SAP Data Intelligence allows for scaling the AI capabilities in the enterprise collaboratively. It provides an end-to-end tool for managing machine learning models effectively with built-in tools for data governance and lifecycle management.
The aim of this blog post is to describe the necessary steps for provisioning and maintaining a machine learning service. This includes the typical phases of a data-science project:
- Data Preparation
- Experiments
- Model Development
- Deployment
- Lifecycle Management
A data scientists typically tackles a machine learning task by starting with experiments in Jupyter notebooks. He needs to store the data e.g. in DataLake. When finished with experiments the service needs to be productized.
You will learn how to set up a training and inference pipeline. Finally, in order to test the deployed ML service you will use simple ways to simulate a REST client.
The ML Scenario Manager supports also the lifecycle management of an ML service. Models can be trained on new data and be redeployed. The versioning makes sure that every step is reproducible.
This blog post extends the blog post
SAP Data Intelligence: Create your first ML Scenario by using
Tensorflow for training and serving a machine learning model.
Note: GPU based training is not covered here. The MLF Training operator leverages the power of GPUs, whereas the plain Python operator cannot do this.
Contents
- Upload Data
- Create Machine Learning Scenario
- Experiments
- Build Training Pipeline
- Deploy service as REST Api
- Simple Client for Testing the Service
- Conclusion
1. Upload Data
The
Iris dataset contains 150 records with 4 petal attributes and the corresponding Iris species name. The attributes which are used for training are Petal Length, Petal Width, Sepal Length, Sepal Width.
- Copy the raw data into a text file and save as "iris.csv".
- In the SAP Data Intelligence Launchpad select Metadata Explorer and click on "Browse Connections".
- Select the "Connection to DI Data Lake; Type: SDL"
Prerequisite: In the Connection Management app the SDL (SAP Data Lake) connection type is enabled.
- Select the "worm" (write once, read multiple) folder. This is used for immutable artifacts and data.
Note: "worm" will be deprecated in 2020. Use "shared" instead.
- Create the folder "iris" for storing data related to this project.
- Click the "iris" folder to upload the file "iris.csv" created earlier.
2. Create Machine Learning Scenario
The "ML Scenario" represents the data-science project and includes everything for productizing an ML service and maintaining its lifecycle.
- Start ML Scenario Manager in the DI launchpad.
- Click the "+" sign to create an ML Scenario and provide a name e.g. "Iris - flower classification"
Register the dataset
The training data in the Data Lake storage can be versioned to make sure that the models created by the training pipeline are reproducible.

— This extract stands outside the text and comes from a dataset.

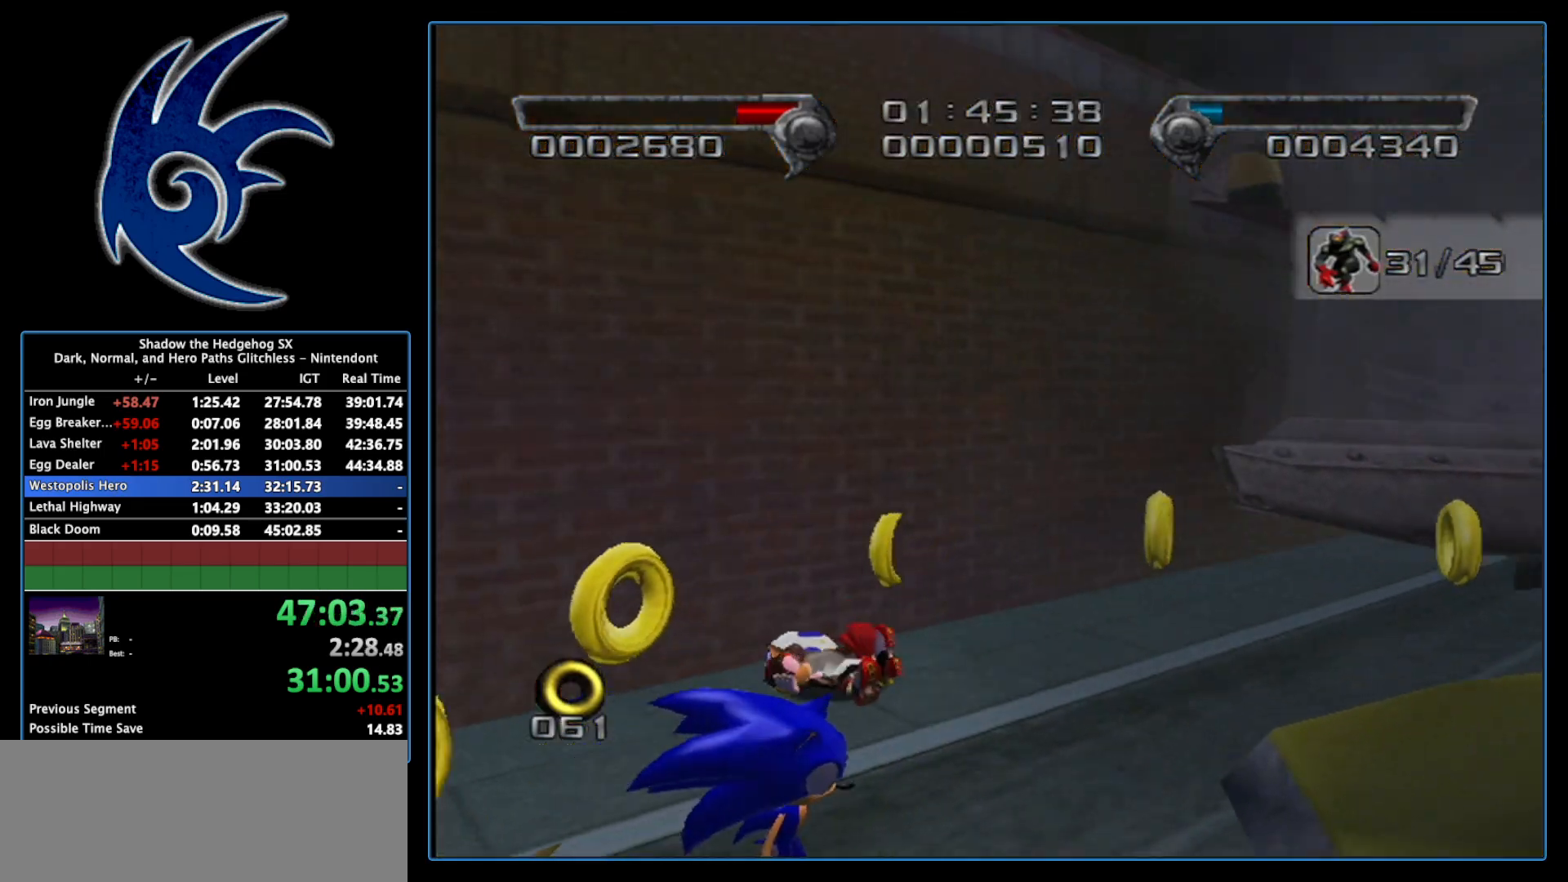
{"buttons": [], "left_stick": "up-right", "right_stick": "left", "events": [[200, "left_stick", "up-right"]]}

Therefore we will register the dataset as an artifact for this ML Scenario.
- In the "Datasets" section click the "+" sign to register the iris dataset:
enter a name and "dh-dl://worm/iris/iris.csv" as the url.
Note: "worm" will be deprecated in 2020. Replace with "shared".
- Click on "Create Version" in the top right. This creates a snapshot of the current ML scenario.
3. Experiments
A Jupyter notebook provides a great way to prepare the data and test the python / tensorflow code for training a neural network.
- In the "Notebooks" section click the "+" sign and provide a name.
- In Jupyter Lab click the notebook and select "Python3" as kernel.
- Copy the code from keras.ipynb.
- Run "All Cells" from the Jupyter menu
As the network achieves a 96% accuracy on the test data, we are ready to productize the code into a training pipeline.
- Close the Jupyter Lab tab.
- In the Scenario Manager click "Create Version"
4. Build Training Pipeline
The training pipeline used here creates the model artifact. This is a necessary step in terms of
lifecycle management as it allows for reproducing the artifact.
Build a Custom Docker
The plain Python operator is based on a docker image that does not include libraries like tensorflow. Therefore, we need to build a custom docker, where our code can be executed.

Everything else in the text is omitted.